== Dataset records ==
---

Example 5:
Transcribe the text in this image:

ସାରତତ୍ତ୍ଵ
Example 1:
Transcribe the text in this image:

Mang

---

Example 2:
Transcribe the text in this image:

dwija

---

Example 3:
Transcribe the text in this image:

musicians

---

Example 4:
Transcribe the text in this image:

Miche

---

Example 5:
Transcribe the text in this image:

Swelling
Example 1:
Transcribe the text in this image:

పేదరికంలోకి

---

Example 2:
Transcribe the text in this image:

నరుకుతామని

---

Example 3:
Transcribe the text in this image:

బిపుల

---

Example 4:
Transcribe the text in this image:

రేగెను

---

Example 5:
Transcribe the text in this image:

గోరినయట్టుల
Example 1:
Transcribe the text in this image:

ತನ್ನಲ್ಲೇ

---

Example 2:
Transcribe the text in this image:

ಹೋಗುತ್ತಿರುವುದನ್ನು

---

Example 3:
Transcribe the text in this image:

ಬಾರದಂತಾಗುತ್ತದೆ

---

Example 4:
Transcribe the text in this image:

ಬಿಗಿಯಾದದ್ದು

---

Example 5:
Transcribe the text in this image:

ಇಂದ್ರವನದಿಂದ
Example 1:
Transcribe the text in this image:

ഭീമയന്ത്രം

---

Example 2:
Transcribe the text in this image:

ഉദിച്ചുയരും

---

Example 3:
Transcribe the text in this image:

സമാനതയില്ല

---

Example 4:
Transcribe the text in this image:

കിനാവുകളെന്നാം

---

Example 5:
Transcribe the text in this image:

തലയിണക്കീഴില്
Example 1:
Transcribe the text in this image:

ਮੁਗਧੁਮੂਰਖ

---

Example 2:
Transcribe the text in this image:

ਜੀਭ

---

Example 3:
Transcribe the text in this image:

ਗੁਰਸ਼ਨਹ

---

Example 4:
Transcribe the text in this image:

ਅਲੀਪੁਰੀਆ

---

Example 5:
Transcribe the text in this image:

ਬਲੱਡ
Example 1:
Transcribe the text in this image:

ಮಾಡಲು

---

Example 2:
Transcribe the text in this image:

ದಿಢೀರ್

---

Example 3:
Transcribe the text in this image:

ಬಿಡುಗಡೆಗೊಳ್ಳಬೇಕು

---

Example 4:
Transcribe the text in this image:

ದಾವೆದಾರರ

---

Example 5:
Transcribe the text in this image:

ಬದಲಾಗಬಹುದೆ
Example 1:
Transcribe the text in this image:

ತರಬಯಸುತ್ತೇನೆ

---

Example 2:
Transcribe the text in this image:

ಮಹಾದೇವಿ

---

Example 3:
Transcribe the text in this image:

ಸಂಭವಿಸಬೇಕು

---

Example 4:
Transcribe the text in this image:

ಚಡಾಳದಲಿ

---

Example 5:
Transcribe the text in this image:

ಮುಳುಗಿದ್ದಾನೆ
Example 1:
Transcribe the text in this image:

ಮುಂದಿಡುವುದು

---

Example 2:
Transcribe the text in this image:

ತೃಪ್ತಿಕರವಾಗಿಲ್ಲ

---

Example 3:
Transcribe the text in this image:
===
Exercise: Repeat the material in full. Change nothing.

Exercise output:
---

Example 5:
Transcribe the text in this image:

ସାରତତ୍ତ୍ଵ
Example 1:
Transcribe the text in this image:

Mang

---

Example 2:
Transcribe the text in this image:

dwija

---

Example 3:
Transcribe the text in this image:

musicians

---

Example 4:
Transcribe the text in this image:

Miche

---

Example 5:
Transcribe the text in this image:

Swelling
Example 1:
Transcribe the text in this image:

పేదరికంలోకి

---

Example 2:
Transcribe the text in this image:

నరుకుతామని

---

Example 3:
Transcribe the text in this image:

బిపుల

---

Example 4:
Transcribe the text in this image:

రేగెను

---

Example 5:
Transcribe the text in this image:

గోరినయట్టుల
Example 1:
Transcribe the text in this image:

ತನ್ನಲ್ಲೇ

---

Example 2:
Transcribe the text in this image:

ಹೋಗುತ್ತಿರುವುದನ್ನು

---

Example 3:
Transcribe the text in this image:

ಬಾರದಂತಾಗುತ್ತದೆ

---

Example 4:
Transcribe the text in this image:

ಬಿಗಿಯಾದದ್ದು

---

Example 5:
Transcribe the text in this image:

ಇಂದ್ರವನದಿಂದ
Example 1:
Transcribe the text in this image:

ഭീമയന്ത്രം

---

Example 2:
Transcribe the text in this image:

ഉദിച്ചുയരും

---

Example 3:
Transcribe the text in this image:

സമാനതയില്ല

---

Example 4:
Transcribe the text in this image:

കിനാവുകളെന്നാം

---

Example 5:
Transcribe the text in this image:

തലയിണക്കീഴില്
Example 1:
Transcribe the text in this image:

ਮੁਗਧੁਮੂਰਖ

---

Example 2:
Transcribe the text in this image:

ਜੀਭ

---

Example 3:
Transcribe the text in this image:

ਗੁਰਸ਼ਨਹ

---

Example 4:
Transcribe the text in this image:

ਅਲੀਪੁਰੀਆ

---

Example 5:
Transcribe the text in this image:

ਬਲੱਡ
Example 1:
Transcribe the text in this image:

ಮಾಡಲು

---

Example 2:
Transcribe the text in this image:

ದಿಢೀರ್

---

Example 3:
Transcribe the text in this image:

ಬಿಡುಗಡೆಗೊಳ್ಳಬೇಕು

---

Example 4:
Transcribe the text in this image:

ದಾವೆದಾರರ

---

Example 5:
Transcribe the text in this image:

ಬದಲಾಗಬಹುದೆ
Example 1:
Transcribe the text in this image:

ತರಬಯಸುತ್ತೇನೆ

---

Example 2:
Transcribe the text in this image:

ಮಹಾದೇವಿ

---

Example 3:
Transcribe the text in this image:

ಸಂಭವಿಸಬೇಕು

---

Example 4:
Transcribe the text in this image:

ಚಡಾಳದಲಿ

---

Example 5:
Transcribe the text in this image:

ಮುಳುಗಿದ್ದಾನೆ
Example 1:
Transcribe the text in this image:

ಮುಂದಿಡುವುದು

---

Example 2:
Transcribe the text in this image:

ತೃಪ್ತಿಕರವಾಗಿಲ್ಲ

---

Example 3:
Transcribe the text in this image:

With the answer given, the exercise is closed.